New handler for 520 pw errors (history already reset at previous step: stopping)

giovannipizzi commented 3 years ago

While running many PwRelax workflows, I encountered a number of 520 errors from the PwCalculation (handle_relax_recoverable_ionic_convergence_error_bfgs, that arises when in the output we have history already reset at previous step: stopping from the BFGS algorithm).

From my understanding, this comes when we are already quite close to the energy minimum and the "noise" on the gradient is too large so the algorithm doesn't know where to move, and stops. In practice, in most cases we have essentially already reached the minimum.

A practical solution in these cases would be to switch to damped dynamics, that while in general slower, are more robust and work fine in this case.

I've therefore implemented the following handler, whose diff is this:

     @process_handler(priority=560, exit_codes=[
         PwCalculation.exit_codes.ERROR_IONIC_CONVERGENCE_NOT_REACHED,
         PwCalculation.exit_codes.ERROR_IONIC_CYCLE_EXCEEDED_NSTEP,
+        ])
+    def handle_relax_recoverable_ionic_convergence_error(self, calculation):
+        """Handle various exit codes for recoverable `relax` calculations with failed ionic convergence.
+
+        These exit codes signify that the ionic convergence thresholds were not met, but the output structure is usable,
+        so the solution is to simply restart from scratch but from the output structure.
+        """
+        self.ctx.restart_calc = None
+        self.ctx.inputs.structure = calculation.outputs.output_structure
+        action = 'no ionic convergence but clean shutdown: restarting from scratch but using output structure.'
+        self.report_error_handled(calculation, action)
+        return ProcessHandlerReport(True)
+
+    @process_handler(priority=560, exit_codes=[
         PwCalculation.exit_codes.ERROR_IONIC_CYCLE_BFGS_HISTORY_FAILURE,
         PwCalculation.exit_codes.ERROR_IONIC_CYCLE_BFGS_HISTORY_AND_FINAL_SCF_FAILURE,
         ])
-    def handle_relax_recoverable_ionic_convergence_error(self, calculation):
+    def handle_relax_recoverable_ionic_convergence_error_bfgs(self, calculation):
         """Handle various exit codes for recoverable `relax` calculations with failed ionic convergence.
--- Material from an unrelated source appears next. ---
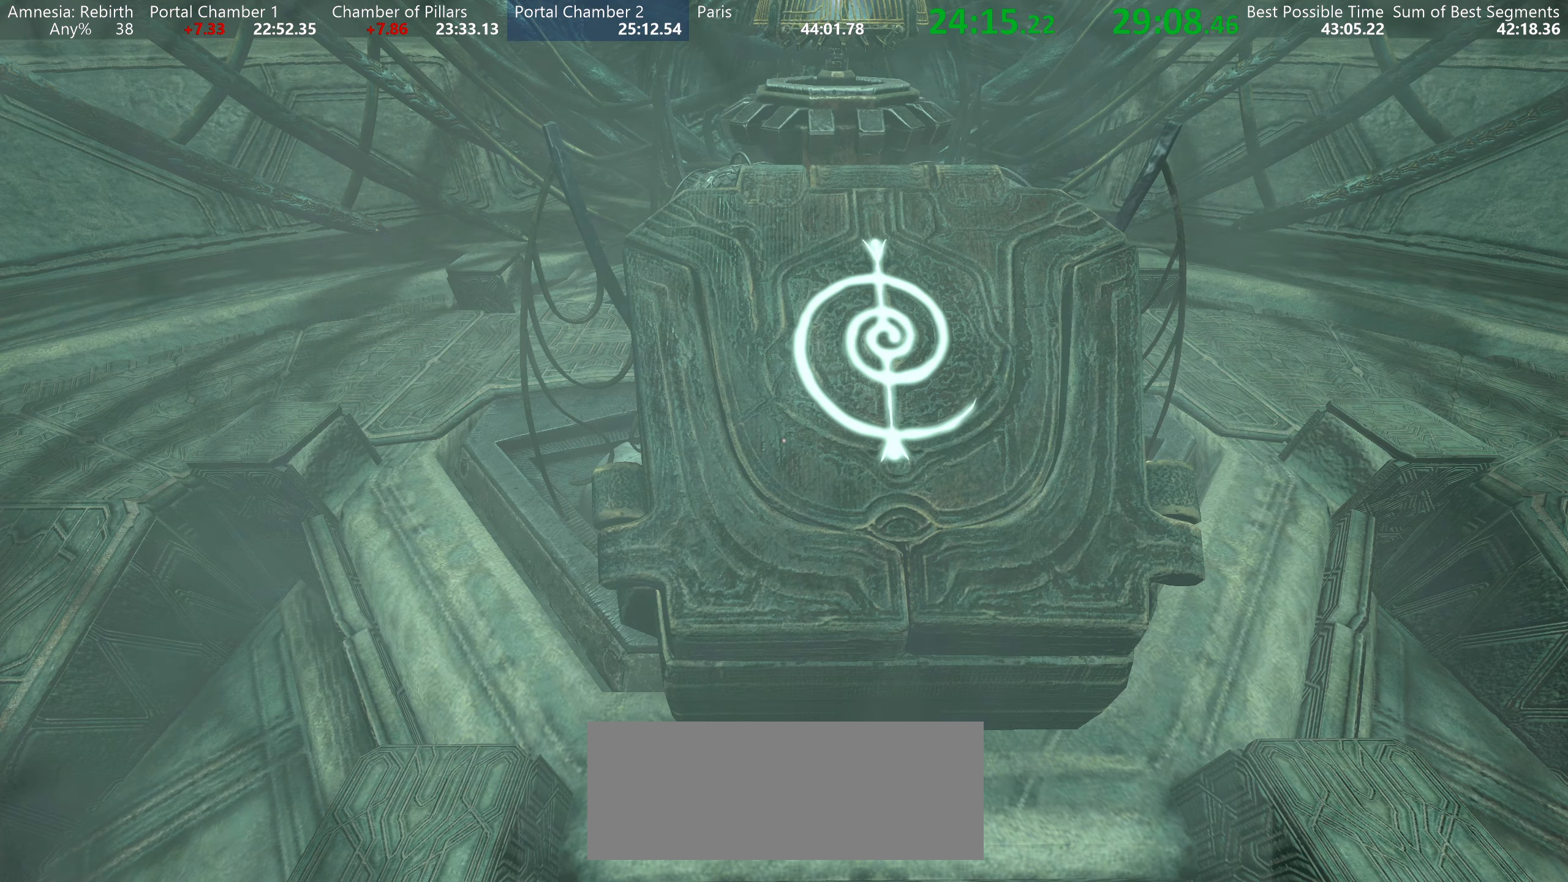
{"keys": [], "mouse": []}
         These exit codes signify that the ionic convergence thresholds were not met, but the output structure is usable,
         so the solution is to simply restart from scratch but from the output structure.
+        In this case, as the BFGS history did not work, we restart but we set the ion_dynamics (and cell_dynamics) to 'damp'
         """
         self.ctx.restart_calc = None
+        self.ctx.inputs.parameters.setdefault('IONS', {})['ion_dynamics'] = 'damp'
+        if self.ctx.inputs.parameters['CONTROL']['calculation'] == 'vc-relax':
+            self.ctx.inputs.parameters.setdefault('CELL', {})['cell_dynamics'] = 'damp-w'            
         self.ctx.inputs.structure = calculation.outputs.output_structure
         action = 'no ionic convergence but clean shutdown: restarting from scratch but using output structure.'
         self.report_error_handled(calculation, action)

(the diff is a bit messed up, in practice I added a new handler).

I have run ~14'000 relaxes (on very similar systems with fixed volume, i.e. not a vc-relax). I added this handler only after having run a few of them, that I then re-run with the handler. If I check in my whole DB with this code:

from collections import defaultdict
from aiida import orm

filters = {}
# RELAX_GROUP_LABEL="XXX"
#filters = {'label': RELAX_GROUP_LABEL}

qb = orm.QueryBuilder()
qb.append(orm.Group, filters=filters, tag='group')
qb.append(orm.WorkflowNode, tag='relax',  with_group='group')
qb.append(orm.WorkflowNode, tag='base',  with_incoming='relax', project='id') # It's enough without edge filters because of the type constraints
qb.append(orm.CalcJobNode, tag='calc',  with_incoming='base', filters={'attributes.exit_status': 520}, project='id') # It's enough without edge filters because of the type constraints
db_extras = qb.all()
print(db_extras)

res = defaultdict(list)
for parent_pk, child_pk in db_extras:
    res[parent_pk].append(child_pk)

res_multiple = {k: v for k, v in res.items() if len(v) > 1}

print(f"{len(res)} workflows")
print(f"{len(res_multiple)} workflows with more than 1 child with state 520: {res_multiple}")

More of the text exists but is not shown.